NATALIE KNIGHT recently moved to Albany, NY where she teaches and studies English. She has spent 33% of her life on islands in the South Pacific and Puget Sound, so she is one third Islander. Her chapbook Xenia is forthcoming from Furniture Press in April 2009.

NOAH ELI GORDON is the author of several collections, including Novel Pictorial Noise (Harper Perennial 2007). The optioning of a screenplay adaptation of his book The Frequencies is currently in negotiation.

REBECCA GUYON received her MFA in poetry from St. Mary's College of California in May 2008. She currently lives in Lyon, France, but will return to her home in Oakland next year.

ROB MACDONALD lives in Boston and is the editor of the online journal Sixth Finch.  His poetry has appeared in Hanging Loose, Tears in the Fence and Beacon Street Review.

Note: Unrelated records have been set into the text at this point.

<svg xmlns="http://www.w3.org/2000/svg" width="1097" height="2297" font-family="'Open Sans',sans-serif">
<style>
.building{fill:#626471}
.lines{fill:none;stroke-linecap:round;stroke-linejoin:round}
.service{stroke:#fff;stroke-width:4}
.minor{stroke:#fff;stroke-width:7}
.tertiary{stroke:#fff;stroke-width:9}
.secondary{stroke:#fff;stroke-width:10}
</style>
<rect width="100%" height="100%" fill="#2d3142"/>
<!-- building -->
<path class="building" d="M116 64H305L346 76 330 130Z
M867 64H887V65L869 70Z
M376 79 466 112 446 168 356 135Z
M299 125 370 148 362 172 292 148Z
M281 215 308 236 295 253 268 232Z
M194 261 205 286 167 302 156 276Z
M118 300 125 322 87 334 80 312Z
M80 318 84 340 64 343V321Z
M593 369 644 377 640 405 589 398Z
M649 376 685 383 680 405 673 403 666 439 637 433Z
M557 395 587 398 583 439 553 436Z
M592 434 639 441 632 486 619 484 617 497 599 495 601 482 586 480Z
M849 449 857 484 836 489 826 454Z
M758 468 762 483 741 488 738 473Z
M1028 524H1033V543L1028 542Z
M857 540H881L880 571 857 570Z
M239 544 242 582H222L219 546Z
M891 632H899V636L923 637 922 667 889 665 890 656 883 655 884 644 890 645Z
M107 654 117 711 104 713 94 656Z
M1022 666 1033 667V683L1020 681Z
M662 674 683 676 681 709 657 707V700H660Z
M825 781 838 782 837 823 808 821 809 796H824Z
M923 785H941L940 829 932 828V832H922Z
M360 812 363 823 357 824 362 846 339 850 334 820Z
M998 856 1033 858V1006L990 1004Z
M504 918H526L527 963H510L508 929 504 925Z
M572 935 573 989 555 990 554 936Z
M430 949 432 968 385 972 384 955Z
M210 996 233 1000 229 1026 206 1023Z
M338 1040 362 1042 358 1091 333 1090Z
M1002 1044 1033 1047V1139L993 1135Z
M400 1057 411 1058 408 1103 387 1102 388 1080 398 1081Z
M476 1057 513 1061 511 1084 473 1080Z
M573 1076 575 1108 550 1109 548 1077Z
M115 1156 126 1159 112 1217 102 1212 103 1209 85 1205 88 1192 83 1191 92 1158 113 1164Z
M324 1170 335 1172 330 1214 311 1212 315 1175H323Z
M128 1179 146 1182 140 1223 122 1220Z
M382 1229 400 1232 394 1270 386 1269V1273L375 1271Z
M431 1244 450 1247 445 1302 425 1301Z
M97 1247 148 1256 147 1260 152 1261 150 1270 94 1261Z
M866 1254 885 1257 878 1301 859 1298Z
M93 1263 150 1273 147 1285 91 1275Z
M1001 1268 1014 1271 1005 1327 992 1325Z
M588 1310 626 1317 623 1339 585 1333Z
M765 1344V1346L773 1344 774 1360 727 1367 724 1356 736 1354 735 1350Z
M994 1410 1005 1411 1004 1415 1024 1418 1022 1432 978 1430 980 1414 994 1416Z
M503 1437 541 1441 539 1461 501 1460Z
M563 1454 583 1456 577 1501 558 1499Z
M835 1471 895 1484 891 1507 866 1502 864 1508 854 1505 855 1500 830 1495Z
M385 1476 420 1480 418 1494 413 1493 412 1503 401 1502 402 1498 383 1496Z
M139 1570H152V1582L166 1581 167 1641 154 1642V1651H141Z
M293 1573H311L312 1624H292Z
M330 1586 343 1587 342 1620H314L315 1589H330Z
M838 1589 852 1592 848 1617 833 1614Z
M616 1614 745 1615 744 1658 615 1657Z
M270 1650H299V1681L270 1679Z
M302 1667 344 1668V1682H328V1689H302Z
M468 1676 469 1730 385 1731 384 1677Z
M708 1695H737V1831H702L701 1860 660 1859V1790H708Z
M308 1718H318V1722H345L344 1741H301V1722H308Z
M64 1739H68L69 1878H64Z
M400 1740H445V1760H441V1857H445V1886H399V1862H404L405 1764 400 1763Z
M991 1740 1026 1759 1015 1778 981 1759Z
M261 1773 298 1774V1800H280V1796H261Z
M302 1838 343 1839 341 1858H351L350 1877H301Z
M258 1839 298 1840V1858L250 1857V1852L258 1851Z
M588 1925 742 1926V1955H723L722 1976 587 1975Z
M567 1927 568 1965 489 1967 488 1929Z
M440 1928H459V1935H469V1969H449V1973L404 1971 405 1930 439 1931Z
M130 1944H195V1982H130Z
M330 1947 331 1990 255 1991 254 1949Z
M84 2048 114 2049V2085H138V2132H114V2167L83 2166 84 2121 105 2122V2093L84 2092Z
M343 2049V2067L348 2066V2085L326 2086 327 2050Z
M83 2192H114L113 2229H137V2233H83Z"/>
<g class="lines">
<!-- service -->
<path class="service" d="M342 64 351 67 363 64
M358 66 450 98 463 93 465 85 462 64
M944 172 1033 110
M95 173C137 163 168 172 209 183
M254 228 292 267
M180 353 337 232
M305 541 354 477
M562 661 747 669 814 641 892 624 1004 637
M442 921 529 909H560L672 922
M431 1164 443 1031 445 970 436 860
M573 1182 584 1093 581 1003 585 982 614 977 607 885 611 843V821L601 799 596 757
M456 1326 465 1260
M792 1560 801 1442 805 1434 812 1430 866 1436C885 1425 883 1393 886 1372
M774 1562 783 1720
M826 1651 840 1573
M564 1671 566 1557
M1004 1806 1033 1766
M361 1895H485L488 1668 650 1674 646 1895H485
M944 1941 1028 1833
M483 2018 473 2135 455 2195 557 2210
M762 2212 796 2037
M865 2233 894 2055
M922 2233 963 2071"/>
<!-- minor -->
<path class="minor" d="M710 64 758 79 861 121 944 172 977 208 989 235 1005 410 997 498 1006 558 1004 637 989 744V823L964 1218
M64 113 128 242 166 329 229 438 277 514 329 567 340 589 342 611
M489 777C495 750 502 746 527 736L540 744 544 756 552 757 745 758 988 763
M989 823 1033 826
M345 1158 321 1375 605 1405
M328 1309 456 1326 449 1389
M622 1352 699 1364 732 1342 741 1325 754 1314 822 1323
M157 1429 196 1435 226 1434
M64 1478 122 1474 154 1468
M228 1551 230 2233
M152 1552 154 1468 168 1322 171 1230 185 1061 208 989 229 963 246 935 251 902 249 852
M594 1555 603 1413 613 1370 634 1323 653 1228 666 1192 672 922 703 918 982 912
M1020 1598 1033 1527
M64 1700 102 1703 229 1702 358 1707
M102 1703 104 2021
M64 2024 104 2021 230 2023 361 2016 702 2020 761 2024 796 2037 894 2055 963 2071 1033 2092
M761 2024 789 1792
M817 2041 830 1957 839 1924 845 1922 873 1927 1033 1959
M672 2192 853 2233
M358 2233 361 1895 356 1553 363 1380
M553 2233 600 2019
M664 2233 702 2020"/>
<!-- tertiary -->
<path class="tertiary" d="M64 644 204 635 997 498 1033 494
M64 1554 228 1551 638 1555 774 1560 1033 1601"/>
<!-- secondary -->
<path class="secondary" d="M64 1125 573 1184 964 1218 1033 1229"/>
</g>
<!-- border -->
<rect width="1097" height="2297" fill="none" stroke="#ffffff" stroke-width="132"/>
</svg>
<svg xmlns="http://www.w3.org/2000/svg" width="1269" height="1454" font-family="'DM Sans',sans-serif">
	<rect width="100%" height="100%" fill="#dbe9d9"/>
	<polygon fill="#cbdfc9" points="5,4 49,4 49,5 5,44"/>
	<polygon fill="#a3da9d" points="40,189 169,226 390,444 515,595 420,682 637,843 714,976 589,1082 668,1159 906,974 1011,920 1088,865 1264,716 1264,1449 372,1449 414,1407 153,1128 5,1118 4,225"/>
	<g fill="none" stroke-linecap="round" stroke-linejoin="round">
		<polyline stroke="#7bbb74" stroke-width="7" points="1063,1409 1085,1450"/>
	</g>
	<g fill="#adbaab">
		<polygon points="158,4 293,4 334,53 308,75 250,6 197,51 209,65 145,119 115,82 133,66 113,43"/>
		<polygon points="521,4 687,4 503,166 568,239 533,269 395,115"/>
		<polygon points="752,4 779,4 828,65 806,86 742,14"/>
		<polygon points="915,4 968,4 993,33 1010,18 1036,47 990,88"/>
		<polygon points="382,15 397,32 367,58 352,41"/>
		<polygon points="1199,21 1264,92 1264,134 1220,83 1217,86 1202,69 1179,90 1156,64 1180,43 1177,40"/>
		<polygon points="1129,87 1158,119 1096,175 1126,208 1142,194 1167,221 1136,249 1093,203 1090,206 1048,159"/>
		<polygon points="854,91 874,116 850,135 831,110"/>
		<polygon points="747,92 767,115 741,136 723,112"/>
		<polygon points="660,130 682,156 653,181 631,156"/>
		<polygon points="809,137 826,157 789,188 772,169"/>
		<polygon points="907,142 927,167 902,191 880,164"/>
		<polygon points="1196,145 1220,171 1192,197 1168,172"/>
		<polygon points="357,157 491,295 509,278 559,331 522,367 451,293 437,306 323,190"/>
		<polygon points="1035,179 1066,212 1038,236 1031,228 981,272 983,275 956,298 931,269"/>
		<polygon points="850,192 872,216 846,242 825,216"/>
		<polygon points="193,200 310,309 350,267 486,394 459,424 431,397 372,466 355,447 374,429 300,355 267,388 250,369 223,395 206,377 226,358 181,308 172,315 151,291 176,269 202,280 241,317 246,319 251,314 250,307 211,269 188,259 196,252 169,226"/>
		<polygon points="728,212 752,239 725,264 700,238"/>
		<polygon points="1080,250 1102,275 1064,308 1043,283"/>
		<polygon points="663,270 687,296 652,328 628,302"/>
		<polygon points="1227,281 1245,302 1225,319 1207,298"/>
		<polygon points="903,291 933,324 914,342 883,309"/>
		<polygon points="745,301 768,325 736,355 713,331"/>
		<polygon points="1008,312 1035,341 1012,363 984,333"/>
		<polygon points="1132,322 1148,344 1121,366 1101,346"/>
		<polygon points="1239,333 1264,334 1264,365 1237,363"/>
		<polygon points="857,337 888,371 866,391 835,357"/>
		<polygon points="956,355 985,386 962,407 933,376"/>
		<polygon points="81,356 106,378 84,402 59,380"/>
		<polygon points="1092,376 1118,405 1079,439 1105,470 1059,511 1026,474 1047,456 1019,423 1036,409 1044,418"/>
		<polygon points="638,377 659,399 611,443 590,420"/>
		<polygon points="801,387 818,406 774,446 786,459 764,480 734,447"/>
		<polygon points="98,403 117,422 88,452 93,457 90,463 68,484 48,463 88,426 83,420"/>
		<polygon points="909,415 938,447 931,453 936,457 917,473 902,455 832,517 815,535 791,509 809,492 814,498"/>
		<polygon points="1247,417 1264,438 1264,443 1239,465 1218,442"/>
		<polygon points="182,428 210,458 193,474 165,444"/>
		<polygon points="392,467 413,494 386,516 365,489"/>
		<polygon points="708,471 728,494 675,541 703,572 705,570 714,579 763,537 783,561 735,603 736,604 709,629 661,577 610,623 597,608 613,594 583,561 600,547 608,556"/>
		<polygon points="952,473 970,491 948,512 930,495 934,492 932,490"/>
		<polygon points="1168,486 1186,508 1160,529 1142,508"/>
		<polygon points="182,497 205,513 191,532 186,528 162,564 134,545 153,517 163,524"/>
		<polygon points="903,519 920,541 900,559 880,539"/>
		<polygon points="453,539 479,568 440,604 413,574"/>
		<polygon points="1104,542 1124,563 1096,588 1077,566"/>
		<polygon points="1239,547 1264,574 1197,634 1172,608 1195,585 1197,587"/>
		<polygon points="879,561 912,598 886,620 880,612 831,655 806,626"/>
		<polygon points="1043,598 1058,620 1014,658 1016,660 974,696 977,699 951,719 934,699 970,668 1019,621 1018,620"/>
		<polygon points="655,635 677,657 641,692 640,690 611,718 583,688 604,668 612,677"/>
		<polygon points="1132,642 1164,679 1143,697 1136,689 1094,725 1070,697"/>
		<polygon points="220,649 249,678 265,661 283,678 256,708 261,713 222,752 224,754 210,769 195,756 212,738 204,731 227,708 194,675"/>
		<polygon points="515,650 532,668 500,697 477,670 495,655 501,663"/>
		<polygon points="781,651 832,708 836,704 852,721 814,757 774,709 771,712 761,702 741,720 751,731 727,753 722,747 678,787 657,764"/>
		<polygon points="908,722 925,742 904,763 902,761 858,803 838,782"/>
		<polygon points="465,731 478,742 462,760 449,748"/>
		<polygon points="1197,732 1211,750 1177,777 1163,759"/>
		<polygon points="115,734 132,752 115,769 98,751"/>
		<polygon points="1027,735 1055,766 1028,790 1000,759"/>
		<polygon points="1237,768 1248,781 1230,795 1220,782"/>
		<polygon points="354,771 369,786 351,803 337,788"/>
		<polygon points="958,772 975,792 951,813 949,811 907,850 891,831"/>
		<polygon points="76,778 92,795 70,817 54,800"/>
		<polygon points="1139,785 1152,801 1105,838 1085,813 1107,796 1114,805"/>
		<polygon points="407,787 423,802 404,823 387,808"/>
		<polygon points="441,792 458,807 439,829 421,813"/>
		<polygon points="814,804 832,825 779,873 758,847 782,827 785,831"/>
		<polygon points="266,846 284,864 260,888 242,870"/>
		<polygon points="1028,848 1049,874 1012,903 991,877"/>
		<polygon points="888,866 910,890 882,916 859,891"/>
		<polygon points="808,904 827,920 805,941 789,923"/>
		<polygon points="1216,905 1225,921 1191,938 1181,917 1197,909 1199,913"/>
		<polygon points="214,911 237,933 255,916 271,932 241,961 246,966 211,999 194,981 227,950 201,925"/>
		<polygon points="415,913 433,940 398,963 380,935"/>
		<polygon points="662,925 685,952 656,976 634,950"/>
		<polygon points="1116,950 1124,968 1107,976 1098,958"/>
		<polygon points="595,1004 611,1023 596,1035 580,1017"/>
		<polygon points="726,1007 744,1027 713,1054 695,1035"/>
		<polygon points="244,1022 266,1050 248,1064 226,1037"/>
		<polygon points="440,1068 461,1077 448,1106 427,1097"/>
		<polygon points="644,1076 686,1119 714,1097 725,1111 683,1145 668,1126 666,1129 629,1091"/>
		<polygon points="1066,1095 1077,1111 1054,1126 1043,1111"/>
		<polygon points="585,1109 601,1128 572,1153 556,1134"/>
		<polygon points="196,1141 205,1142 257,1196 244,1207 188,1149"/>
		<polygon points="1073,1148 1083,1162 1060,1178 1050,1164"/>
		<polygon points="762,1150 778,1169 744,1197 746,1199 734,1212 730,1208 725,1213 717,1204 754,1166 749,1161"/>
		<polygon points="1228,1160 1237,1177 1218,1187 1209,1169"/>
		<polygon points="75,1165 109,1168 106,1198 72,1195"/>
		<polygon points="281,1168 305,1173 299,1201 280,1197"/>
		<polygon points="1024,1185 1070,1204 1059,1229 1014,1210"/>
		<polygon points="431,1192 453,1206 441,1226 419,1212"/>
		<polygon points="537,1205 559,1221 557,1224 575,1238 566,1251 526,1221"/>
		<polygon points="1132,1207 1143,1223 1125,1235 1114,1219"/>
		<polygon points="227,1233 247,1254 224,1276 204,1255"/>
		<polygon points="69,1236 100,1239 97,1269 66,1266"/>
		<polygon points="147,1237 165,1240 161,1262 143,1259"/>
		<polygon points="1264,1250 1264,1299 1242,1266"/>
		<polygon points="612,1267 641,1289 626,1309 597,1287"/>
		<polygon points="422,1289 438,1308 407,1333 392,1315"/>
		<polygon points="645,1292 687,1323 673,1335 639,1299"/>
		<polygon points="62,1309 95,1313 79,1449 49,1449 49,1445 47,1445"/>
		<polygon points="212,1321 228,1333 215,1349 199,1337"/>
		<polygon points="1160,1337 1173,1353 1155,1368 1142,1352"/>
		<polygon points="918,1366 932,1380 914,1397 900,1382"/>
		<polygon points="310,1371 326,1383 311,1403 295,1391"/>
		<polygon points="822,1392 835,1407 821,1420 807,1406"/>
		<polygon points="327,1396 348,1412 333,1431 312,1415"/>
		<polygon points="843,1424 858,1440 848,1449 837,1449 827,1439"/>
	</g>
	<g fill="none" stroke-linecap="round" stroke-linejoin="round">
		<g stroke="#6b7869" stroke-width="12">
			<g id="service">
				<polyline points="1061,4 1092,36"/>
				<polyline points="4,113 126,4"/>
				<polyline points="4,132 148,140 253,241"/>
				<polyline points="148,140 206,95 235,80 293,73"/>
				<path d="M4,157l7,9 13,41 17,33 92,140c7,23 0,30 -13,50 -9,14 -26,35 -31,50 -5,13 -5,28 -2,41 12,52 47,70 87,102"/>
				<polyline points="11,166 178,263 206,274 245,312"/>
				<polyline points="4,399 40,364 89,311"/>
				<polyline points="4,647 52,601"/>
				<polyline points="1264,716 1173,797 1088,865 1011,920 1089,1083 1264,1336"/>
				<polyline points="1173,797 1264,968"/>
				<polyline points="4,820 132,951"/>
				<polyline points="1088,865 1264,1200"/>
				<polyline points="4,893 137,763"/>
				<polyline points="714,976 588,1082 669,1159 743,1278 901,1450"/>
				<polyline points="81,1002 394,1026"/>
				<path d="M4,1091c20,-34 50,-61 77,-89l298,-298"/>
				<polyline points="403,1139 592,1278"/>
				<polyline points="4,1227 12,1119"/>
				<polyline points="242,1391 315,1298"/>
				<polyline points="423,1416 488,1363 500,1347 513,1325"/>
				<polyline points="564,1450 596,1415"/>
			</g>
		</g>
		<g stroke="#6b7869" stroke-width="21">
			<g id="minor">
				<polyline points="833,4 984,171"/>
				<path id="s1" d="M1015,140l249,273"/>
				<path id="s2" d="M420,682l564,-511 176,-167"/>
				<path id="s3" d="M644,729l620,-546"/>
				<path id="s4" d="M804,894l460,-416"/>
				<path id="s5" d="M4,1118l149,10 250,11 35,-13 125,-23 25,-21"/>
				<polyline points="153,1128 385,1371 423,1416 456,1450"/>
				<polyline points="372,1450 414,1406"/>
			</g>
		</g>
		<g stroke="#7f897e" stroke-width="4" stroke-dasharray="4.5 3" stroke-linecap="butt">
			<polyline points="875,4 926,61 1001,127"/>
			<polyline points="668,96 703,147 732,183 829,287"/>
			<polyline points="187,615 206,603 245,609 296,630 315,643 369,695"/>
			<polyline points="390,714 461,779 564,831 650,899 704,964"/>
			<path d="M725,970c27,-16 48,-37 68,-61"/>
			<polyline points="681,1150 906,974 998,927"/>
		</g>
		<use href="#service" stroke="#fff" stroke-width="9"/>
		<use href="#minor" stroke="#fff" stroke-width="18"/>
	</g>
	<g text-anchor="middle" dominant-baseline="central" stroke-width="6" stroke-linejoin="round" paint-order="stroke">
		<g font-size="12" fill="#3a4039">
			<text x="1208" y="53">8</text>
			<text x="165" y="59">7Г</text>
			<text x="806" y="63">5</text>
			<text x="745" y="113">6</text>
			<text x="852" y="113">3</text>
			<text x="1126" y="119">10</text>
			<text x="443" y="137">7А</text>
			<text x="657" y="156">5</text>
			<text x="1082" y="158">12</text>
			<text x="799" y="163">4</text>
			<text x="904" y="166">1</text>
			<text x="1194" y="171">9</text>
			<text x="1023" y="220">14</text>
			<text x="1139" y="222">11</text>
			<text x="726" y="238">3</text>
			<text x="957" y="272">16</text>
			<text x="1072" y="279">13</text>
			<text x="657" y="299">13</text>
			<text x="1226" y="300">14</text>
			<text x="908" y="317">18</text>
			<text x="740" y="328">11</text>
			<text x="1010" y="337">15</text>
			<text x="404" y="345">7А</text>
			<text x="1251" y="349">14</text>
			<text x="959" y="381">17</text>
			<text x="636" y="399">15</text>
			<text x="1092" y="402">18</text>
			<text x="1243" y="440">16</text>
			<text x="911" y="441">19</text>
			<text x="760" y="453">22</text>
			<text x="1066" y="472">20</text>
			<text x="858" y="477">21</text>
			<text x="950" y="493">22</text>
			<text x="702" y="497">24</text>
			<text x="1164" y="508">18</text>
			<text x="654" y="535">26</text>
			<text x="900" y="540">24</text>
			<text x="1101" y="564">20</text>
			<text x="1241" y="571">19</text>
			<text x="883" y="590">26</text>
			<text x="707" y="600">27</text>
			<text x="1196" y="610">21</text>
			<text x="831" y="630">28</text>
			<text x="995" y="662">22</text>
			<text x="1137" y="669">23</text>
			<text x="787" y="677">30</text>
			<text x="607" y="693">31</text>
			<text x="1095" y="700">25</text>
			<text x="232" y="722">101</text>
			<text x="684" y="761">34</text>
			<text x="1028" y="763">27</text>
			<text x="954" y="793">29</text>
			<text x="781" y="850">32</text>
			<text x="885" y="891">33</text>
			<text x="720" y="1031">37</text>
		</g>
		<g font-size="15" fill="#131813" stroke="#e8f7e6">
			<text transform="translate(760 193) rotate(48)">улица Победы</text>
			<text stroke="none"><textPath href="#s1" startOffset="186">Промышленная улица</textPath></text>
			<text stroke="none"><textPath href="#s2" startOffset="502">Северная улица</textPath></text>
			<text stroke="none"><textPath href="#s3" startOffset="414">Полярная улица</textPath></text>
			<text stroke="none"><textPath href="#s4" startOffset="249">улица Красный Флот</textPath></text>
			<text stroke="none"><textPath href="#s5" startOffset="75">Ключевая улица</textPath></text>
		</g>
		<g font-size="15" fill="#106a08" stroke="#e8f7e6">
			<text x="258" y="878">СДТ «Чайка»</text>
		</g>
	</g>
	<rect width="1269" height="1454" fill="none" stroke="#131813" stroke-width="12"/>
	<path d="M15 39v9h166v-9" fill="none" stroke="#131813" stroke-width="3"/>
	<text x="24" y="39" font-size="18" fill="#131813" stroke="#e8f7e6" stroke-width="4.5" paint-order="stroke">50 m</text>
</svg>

TYLER FLYNN DORHOLT is finishing up his M.F.A. in Poetry at Columbia College Chicago, where he teaches first-year writing and serves as poet-in-residence for the Chicago Poetry Center's Hands on Stanzas Program.  He is co-editor of the journal Tammy, the Columbia Poetry Review, and on the reading board for Hotel Amerika.  His poems most recently appear in or are forthcoming in Euphemism, Hawk & Handsaw, Quarterly West, and Action, YES.